____ PROVIDED RECORDS

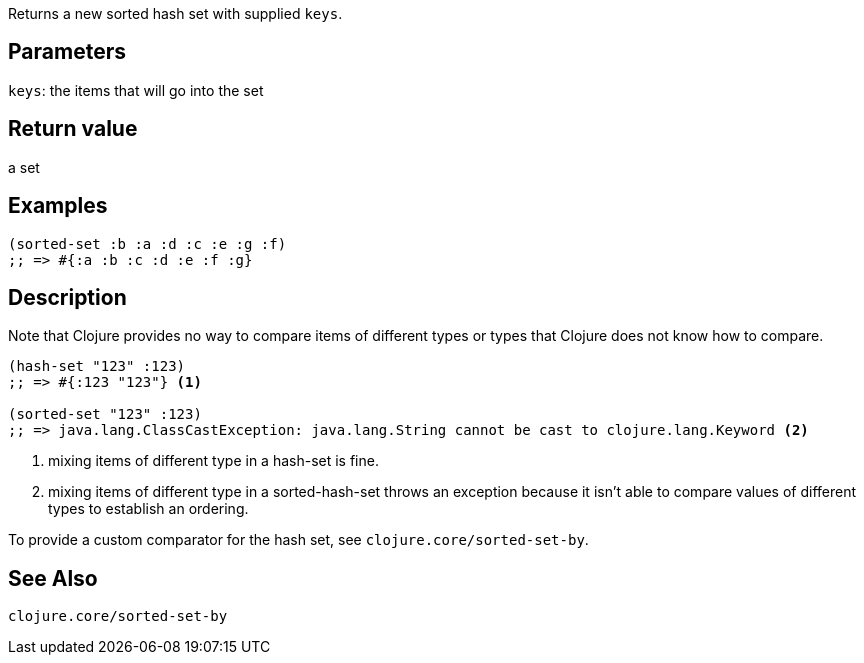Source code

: :source-lang: clojure
Returns a new sorted hash set with supplied `keys`.

== Parameters
`keys`: the items that will go into the set


== Return value
a set


== Examples
[source]
----
(sorted-set :b :a :d :c :e :g :f)
;; => #{:a :b :c :d :e :f :g}
----


== Description

Note that Clojure provides no way to compare items of different types or types
that Clojure does not know how to compare.

[source]
----
(hash-set "123" :123)
;; => #{:123 "123"} <1>

(sorted-set "123" :123)
;; => java.lang.ClassCastException: java.lang.String cannot be cast to clojure.lang.Keyword <2>
----
<1> mixing items of different type in a hash-set is fine.
<2> mixing items of different type in a sorted-hash-set throws an exception because it isn't able to compare values of different types to establish an ordering.

To provide a custom comparator for the hash set, see `clojure.core/sorted-set-by`.


== See Also
`clojure.core/sorted-set-by`
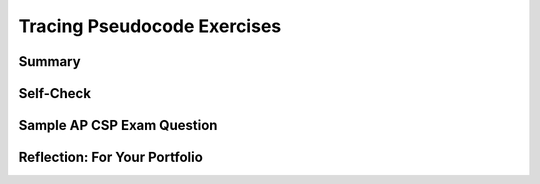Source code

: .. raw:: html 

    <a href="../index.html"><img class="align-center" src="../_static/MobileCSPLogo.png" width="250px"/></a>

Tracing Pseudocode Exercises
============================

.. raw:: html

	<!-- Copy these 6 lines to the top of the lesson's HTML code.  -->
	<script type="text/javascript" src="https://code.jquery.com/jquery-1.11.3.min.js"></script>
	<script type="text/javascript" src="assets/lib/lessons/tipped.js"></script>
	<script type="text/javascript" src="assets/lib/Framework2020.js"></script>
	<link rel="stylesheet" href="//code.jquery.com/ui/1.11.4/themes/smoothness/jquery-ui.css">
	<link rel="stylesheet" type="text/css" href="assets/lib/lessons/tipped.css">
	<link rel="stylesheet" type="text/css" href="assets/lib/lessons/lessons.css">
	<script src="//code.jquery.com/ui/1.11.4/jquery-ui.js"></script>
	<script type="text/javascript" src="assets/lib/vocabulary.js"></script>
	
	<script>
	$(document).ready(function() {
		generateSummary(EKmapping['8.03']);
	   	generateHovers();
	
	});
	</script>
	
	
	<h3 id="est-length">Time Estimate: 45 minutes</h3>
	
	
	<p><b>Tracing</b> is a technique used to simulate a dry run through the code or pseudocode line by line by hand  as if you are the computer executing the code. Tracing can be used for debugging or proving that your program runs correctly or for figuring out what the code actually does.  <b>Trace tables</b> can be used  to track the values of variables as they change throughout a program. To trace through code, write down a variable in each column of the trace table and keep track of its value throughout the program. Some trace tables also keep track of the output and the line number you are currently tracing.
	 
	 </p><p>For example, here is a simple algorithm that adds x to the total every time through the loop which is executed 3 times. 
	</p><pre>x ← 2
	total ← 0
	REPEAT 3 TIMES 
	{
	 total ← total + x
	}
	DISPLAY(total)
	</pre>
	<p>Try tracing through the code and see if your results match the trace table below:</p>
	<table border="">
	 <tbody><tr><th><u>x</u></th><th><u>total</u></th><th><u>Output</u></th></tr>
	 <tr><td>2</td><td>0</td></tr>
	 <tr><td></td><td>2</td></tr>
	 <tr><td></td><td>4</td></tr>
	 <tr><td></td><td>6</td><td>6</td></tr>
	</tbody></table>
	<br>
	
	<div class="pogil yui-wk-div">
	 <h3>POGIL Activity for the Classroom </h3> 
	 <p>Break into POGIL teams of 4 and assign each team member one of the following roles. Record your answers <a href="https://docs.google.com/document/d/1YG1aKf7XP2gMxEhKSxQ8w6zqZNlYd1QRILuOT1Uqq8Q/edit" target="_blank">using this worksheet</a>. (File-Make a Copy to have a version you can edit.)</p>
	   <table>
	     <tbody><tr><th>Role</th><th>Responsibility</th></tr>
	     <tr>
	       <td>Facilitator</td>
	       <td>Reads the questions aloud, keeps track of time and makes sure everyone contributes appropriately.</td>
	     </tr>
	     <tr>
	       <td>Spokesperson</td>
	       <td>Talks to the instructor and other teams. </td>
	     </tr>  
	     <tr>
	       <td>Quality Control</td>
	       <td>Records all answers &amp; questions, and provides team reflection to team and instructor.</td>
	     </tr>
	     <tr>
	       <td>Process Analyst</td>
	       <td>Considers how the team could work and learn more effectively.</td>
	     </tr>
	 </tbody></table>
	 
	<h4>Writing and Tracing Pseudocode:  Critical Thinking Questions</h4>
	 <p>Suppose we have a list of numbers -- e.g.,  5,  10, -2,  -3, 7,  8,  12
	 Here's an algorithm that uses sequence, selection, and iteration (repetition) to add all 
	 the <b><i>even numbers</i></b> in the list and print out their sum.
	 
	 Notice how indentation and curly brackets are used to clarify the different parts of the algorithm.</p>
	 <pre> 
	1  total ← 0      (Set total to 0)
	2  FOR EACH number IN list  
	3  {
	4     IF (EVEN(number)) 
	5     {
	6        total ← total + number    (Set total to the current total + number)
	7     }
	8  }
	9  DISPLAY(total)
	 </pre>
	
	 <p>This algorithm contains  examples of all three types of control structures, sequence, selection, and repetition.  The lines are numbered for convenience.</p>
	 <ol>
	   <li>Which line(s) of the algorithm contain a repetition control structure? Remember a control structure
	     can consist of multiple statements.
	   </li>
	   <li>Which line(s) of the algorithm contain a selection control structure?       
	   </li>
	   <li>(<b>Portfolio</b>) If you ran this algorithm on the list of numbers, 5,  10, -2,  -3, 7,  8,  12, what would it print? When tracing through an algorithm, write down the variables (total and number) and pretend you are the computer executing each line of code and change the values of the variables on your paper as needed.</li>
	   <li>(<b>Portfolio</b>) Suppose you had a list of positive numbers such as 
	     5, 10, 12, 13, 6, 7, 1, 3, 2, 1.  And suppose  for each of the numbers in the list 
	     you added the number to a running total if it is even and subtracted it if it is odd, starting the total at 0. 
	     What result would you get for this list of numbers?
	   </li>
	   <li>(<b>Portfolio</b>) Write a pseudocode algorithm that implements the algorithm you 
	     used to calculate this total. Make sure that you use AP CSP text-style pseudocode.
	   </li>
	 </ol>
	 
	</div>
	<br>
	
Summary
-------

.. raw:: html

	<p>In this lesson, you learned how to:</p>
	 <div id="summarylist">
	 </div>
	
Self-Check
----------
.. raw:: html
	
	<p>MC question should appear below...</p>
	
.. mchoice:: mcsp-8-5-1
	:random:
	:practice: T
	:answer_a: Displays 1.
	:feedback_a: No, the answer is incorrect.
	:answer_b: Displays all the even numbers between 1 and 100.
	:feedback_b: No, the answer is incorrect.
	:answer_c: Displays all the odd numbers between 1 and 100.
	:feedback_c: Yes, the answer is correct.
	:answer_d: Displays all the numbers between 1 and 100.
	:feedback_d: No, the answer is incorrect.
	:correct: c
	
	What does the following code do?

.. quizly:: mscp-8-5-3
        :quizname: quiz_convert_list_to_string
     <br/>
     
.. quizly:: mcp-8-5-4

	:quizname: quiz_count_nonzeros_in_list_procedure
	<br />
	
	
	
	
Sample AP CSP Exam Question
---------------------------

.. raw:: html

	<p></p>
	<question quid="5981474378481664" weight="1" instanceid="xMVDHWtEhCzE"></question>
	
	
	<div id="portfolio" class="yui-wk-div">

Reflection: For Your Portfolio
------------------------------

.. raw:: html
	
	<p>
	 Create a page named&nbsp;<i><b>Tracing Pseudocode</b></i> in your portfolio and answer the following questions:</p>
	
	<ol>
	  <li>(<b>POGIL</b>) If you ran the algorithm in the POGIL on the list of numbers, 5,  10, -2,  -3, 7,  8,  12, what would it print? </li>
	 <li>(<b>POGIL</b>) Suppose you had a list of positive numbers such as 
	     5, 10, 12, 13, 6, 7, 1, 3, 2, 1.  And suppose  for each of the numbers in the list 
	     you added the number to a running total if it is even and subtracted it if it is odd.  
	     What result would you get for this list of numbers?
	 </li>
	 <li>(<b>POGIL</b>) Write a pseudocode algorithm that implements the algorithm you 
	     used to calculate this total. Make sure that you use AP CSP text-style pseudocode.
	 </li>
	
	
	
	</ol>
	</div>
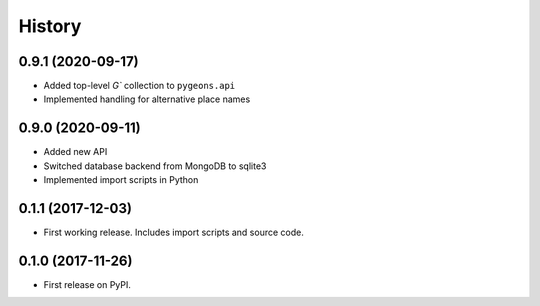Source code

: =======
History
=======

0.9.1 (2020-09-17)
------------------

* Added top-level `G`` collection to ``pygeons.api``
* Implemented handling for alternative place names

0.9.0 (2020-09-11)
------------------

* Added new API
* Switched database backend from MongoDB to sqlite3
* Implemented import scripts in Python

0.1.1 (2017-12-03)
------------------

* First working release.  Includes import scripts and source code.

0.1.0 (2017-11-26)
------------------

* First release on PyPI.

________

(TASK REQUIREMENTS) Can the lines from the start of the records through the line with "<1> mixing items" be given again exactly, with the pictures left out?

(TASK RESPONSE)
Source code

: :source-lang: clojure
Returns a new sorted hash set with supplied `keys`.

== Parameters
`keys`: the items that will go into the set


== Return value
a set


== Examples
[source]
----
(sorted-set :b :a :d :c :e :g :f)
;; => #{:a :b :c :d :e :f :g}
----


== Description

Note that Clojure provides no way to compare items of different types or types
that Clojure does not know how to compare.

[source]
----
(hash-set "123" :123)
;; => #{:123 "123"} <1>

(sorted-set "123" :123)
;; => java.lang.ClassCastException: java.lang.String cannot be cast to clojure.lang.Keyword <2>
----
<1> mixing items of different type in a hash-set is fine.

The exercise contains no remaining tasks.